• WORK TO BE COMPLETED:
Whatever the lines below say, output them exactly.
*** Opening EXERCISE INPUT ***
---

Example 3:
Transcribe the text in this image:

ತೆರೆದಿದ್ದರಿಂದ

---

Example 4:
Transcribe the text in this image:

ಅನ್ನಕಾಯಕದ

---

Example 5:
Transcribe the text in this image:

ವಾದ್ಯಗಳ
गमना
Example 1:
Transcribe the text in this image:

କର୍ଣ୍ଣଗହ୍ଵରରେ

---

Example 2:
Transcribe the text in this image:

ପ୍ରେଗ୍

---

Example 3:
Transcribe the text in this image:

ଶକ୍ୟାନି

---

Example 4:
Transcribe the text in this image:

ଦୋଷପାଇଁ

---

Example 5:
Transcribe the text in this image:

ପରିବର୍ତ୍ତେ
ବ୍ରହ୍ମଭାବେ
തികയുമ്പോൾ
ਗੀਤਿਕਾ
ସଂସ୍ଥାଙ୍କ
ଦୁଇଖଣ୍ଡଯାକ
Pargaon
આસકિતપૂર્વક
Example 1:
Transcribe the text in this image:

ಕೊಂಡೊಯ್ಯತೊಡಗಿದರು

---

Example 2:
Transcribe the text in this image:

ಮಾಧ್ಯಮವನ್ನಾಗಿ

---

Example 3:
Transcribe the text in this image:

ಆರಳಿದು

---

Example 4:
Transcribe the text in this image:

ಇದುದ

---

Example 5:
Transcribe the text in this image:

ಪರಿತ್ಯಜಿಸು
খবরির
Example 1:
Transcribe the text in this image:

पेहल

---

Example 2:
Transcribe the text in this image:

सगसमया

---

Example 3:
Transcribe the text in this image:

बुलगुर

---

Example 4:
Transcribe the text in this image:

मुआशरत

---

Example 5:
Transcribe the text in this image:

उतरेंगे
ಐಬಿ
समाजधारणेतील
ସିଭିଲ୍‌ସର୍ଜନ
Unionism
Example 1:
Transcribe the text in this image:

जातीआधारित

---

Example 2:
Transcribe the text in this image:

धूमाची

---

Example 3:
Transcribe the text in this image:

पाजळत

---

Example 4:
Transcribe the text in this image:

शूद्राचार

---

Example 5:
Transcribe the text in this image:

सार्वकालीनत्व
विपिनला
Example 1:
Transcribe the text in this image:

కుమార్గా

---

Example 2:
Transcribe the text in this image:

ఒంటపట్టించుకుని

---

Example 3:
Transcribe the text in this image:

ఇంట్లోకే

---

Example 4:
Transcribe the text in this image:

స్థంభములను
*** Closing EXERCISE INPUT ***
• RESULT FOR THIS TASK:
---

Example 3:
Transcribe the text in this image:

ತೆರೆದಿದ್ದರಿಂದ

---

Example 4:
Transcribe the text in this image:

ಅನ್ನಕಾಯಕದ

---

Example 5:
Transcribe the text in this image:

ವಾದ್ಯಗಳ
गमना
Example 1:
Transcribe the text in this image:

କର୍ଣ୍ଣଗହ୍ଵରରେ

---

Example 2:
Transcribe the text in this image:

ପ୍ରେଗ୍

---

Example 3:
Transcribe the text in this image:

ଶକ୍ୟାନି

---

Example 4:
Transcribe the text in this image:

ଦୋଷପାଇଁ

---

Example 5:
Transcribe the text in this image:

ପରିବର୍ତ୍ତେ
ବ୍ରହ୍ମଭାବେ
തികയുമ്പോൾ
ਗੀਤਿਕਾ
ସଂସ୍ଥାଙ୍କ
ଦୁଇଖଣ୍ଡଯାକ
Pargaon
આસકિતપૂર્વક
Example 1:
Transcribe the text in this image:

ಕೊಂಡೊಯ್ಯತೊಡಗಿದರು

---

Example 2:
Transcribe the text in this image:

ಮಾಧ್ಯಮವನ್ನಾಗಿ

---

Example 3:
Transcribe the text in this image:

ಆರಳಿದು

---

Example 4:
Transcribe the text in this image:

ಇದುದ

---

Example 5:
Transcribe the text in this image:

ಪರಿತ್ಯಜಿಸು
খবরির
Example 1:
Transcribe the text in this image:

पेहल

---

Example 2:
Transcribe the text in this image:

सगसमया

---

Example 3:
Transcribe the text in this image:

बुलगुर

---

Example 4:
Transcribe the text in this image:

मुआशरत

---

Example 5:
Transcribe the text in this image:

उतरेंगे
ಐಬಿ
समाजधारणेतील
ସିଭିଲ୍‌ସର୍ଜନ
Unionism
Example 1:
Transcribe the text in this image:

जातीआधारित

---

Example 2:
Transcribe the text in this image:

धूमाची

---

Example 3:
Transcribe the text in this image:

पाजळत

---

Example 4:
Transcribe the text in this image:

शूद्राचार

---

Example 5:
Transcribe the text in this image:

सार्वकालीनत्व
विपिनला
Example 1:
Transcribe the text in this image:

కుమార్గా

---

Example 2:
Transcribe the text in this image:

ఒంటపట్టించుకుని

---

Example 3:
Transcribe the text in this image:

ఇంట్లోకే

---

Example 4:
Transcribe the text in this image:

స్థంభములను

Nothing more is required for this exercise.